O poeta então começou seu retorno ao mundo dos vivos, com sua alma atrás de si. No entanto, inseguro e querendo conferir se Eurídice estava de fato ali, o poeta olha para trás....Ele soube então que Eurídice ali estava, porém a alma sucumbiu a esse saber que queria objetificá-la. Ela se objetifica, vira coisa palpável: uma estátua de sal que, no entanto, se desmorona.

Um salto para o Hades (Tampa de tumba, Itália meridional, 480 a. C.)

Tudo que obtemos mediante uma arte, e não por herança ou aquisição, tal realidade existe apenas por conta de uma graça, de uma espontaneidade, que depende mais de nós mesmos do que das coisas externas. Assim, tais realidades lúdico-poéticas, que é onde vive a alma, logo desaparecem e morrem se quisermos provar sua existência por objetificantes aferições.  
Há um conto russo no qual o amante, ainda deitado na cama pela manhã, vê a amada sentada diante da penteadeira penteando-se e cantarolando baixinho uma canção . Ela apenas se olha, não se julga ou se mede , tampouco se compara a alguém que não esteja ali, que lhe fosse mais bela ou mais feliz. Ela está plenamente ali, naqueles gestos daquele corpo, não sendo apenas um corpo, porém. O amante fica paralisado contemplando, como se estivesse diante de uma obra de arte a qual nada mais faltasse - em cores, formas, vida.A amada se percebe intensamente olhada, vira-se  e, assustada, pergunta: “O que foi!?”, parando de fazer o que inocentemente fazia.Parecia que o amante havia enlouquecido, olhando-a. De certo modo , não deixa de ser loucura, uma "loucura sã"  , ver no ínfimo cotidiano o extraordinário sem parâmetro, que é sempre único, uno, e nunca se separa de si mesmo; e  que só se oferece como revelação súbita, que dá o que pensar, embora não seja intelectual apenas. Ele então com o mais vivo desejo lhe pede, como se quisesse o bis de uma obra-prima: 
-Repete o que você estava fazendo!...
-Mas o que eu estava fazendo!?
-Você estava se penteando, se olhando, cantarolando...
-Era assim que eu estava fazendo?, tenta a amada repetir o que acontecera. 

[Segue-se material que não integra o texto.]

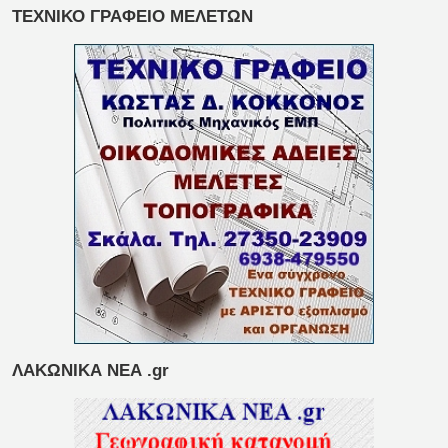
ΤΕΧΝΙΚΟ ΓΡΑΦΕΙΟ ΜΕΛΕΤΩΝ
ΛΑΚΩΝΙΚΑ ΝΕΑ .gr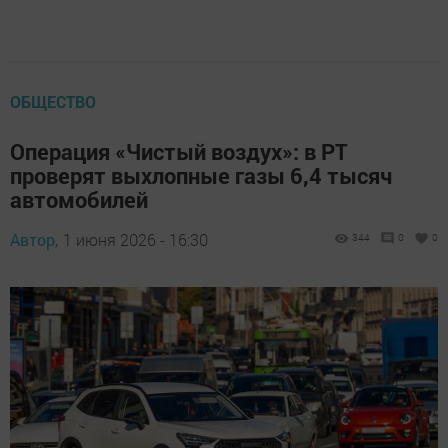
ОБЩЕСТВО
Операция «Чистый воздух»: в РТ
проверят выхлопные газы 6,4 тысяч
автомобилей
Автор,
1 июня 2026 - 16:30
344
0
0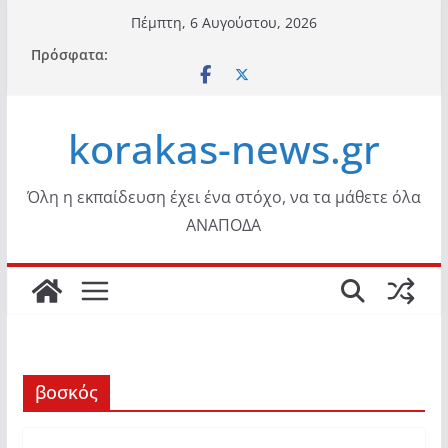
Μετάβαση
Πέμπτη, 6 Αυγούστου, 2026
σε
Πρόσφατα:
περιεχόμενο
korakas-news.gr
Όλη η εκπαίδευση έχει ένα στόχο, να τα μάθετε όλα
ΑΝΑΠΟΔΑ
βοσκός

-Não, não é assim que era..., diz o amante, saudoso do que foi sem que disso houvesse memória. 
Por mais que a amada tentasse, ela não conseguia repetir , de forma programada, o que fizera de forma espontânea, na unidade viva de seu corpo e espírito. Ela vivera a vida sem estar separada da vida...É a   consciência que separa a vida da vida, sendo que a vida que se separa perde o sentido da vida, pois este sentido não é consciente.

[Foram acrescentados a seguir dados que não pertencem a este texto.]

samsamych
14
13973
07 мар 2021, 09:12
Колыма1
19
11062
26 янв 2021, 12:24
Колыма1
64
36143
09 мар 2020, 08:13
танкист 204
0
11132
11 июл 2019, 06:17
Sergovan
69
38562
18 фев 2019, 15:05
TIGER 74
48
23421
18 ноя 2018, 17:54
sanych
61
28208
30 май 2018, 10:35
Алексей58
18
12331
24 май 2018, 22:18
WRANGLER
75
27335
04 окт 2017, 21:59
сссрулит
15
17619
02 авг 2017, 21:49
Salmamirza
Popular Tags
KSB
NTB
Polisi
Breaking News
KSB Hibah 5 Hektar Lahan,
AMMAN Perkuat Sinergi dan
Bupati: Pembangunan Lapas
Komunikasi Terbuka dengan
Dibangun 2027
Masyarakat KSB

O amante percebeu então que experimentara o que os religiosos chamam de “graça”, uma espontaneidade que não se  explica por outra coisa senão por si mesma, como uma dádiva idêntica à própria existência que vivemos, sem que haja uma separação ou hiato entre o que vivemos e o que sentimos e pensamos. A graça acontece não quando a gente quer, não podemos exigir que recebamos o que somente podemos receber por dádiva e graça. E aquilo que assim recebemos sempre se parece com nada, se o compararmos com tudo o que até então pensávamos ser a realidade.

 Não é pelo querer que se alcança esse estado. O querer nos afasta dele. Quando vemos a presença da graça, quando somos sua presença, achamos o que dizer cantarolando, como o fizeram Orfeu, Noel, Cartola.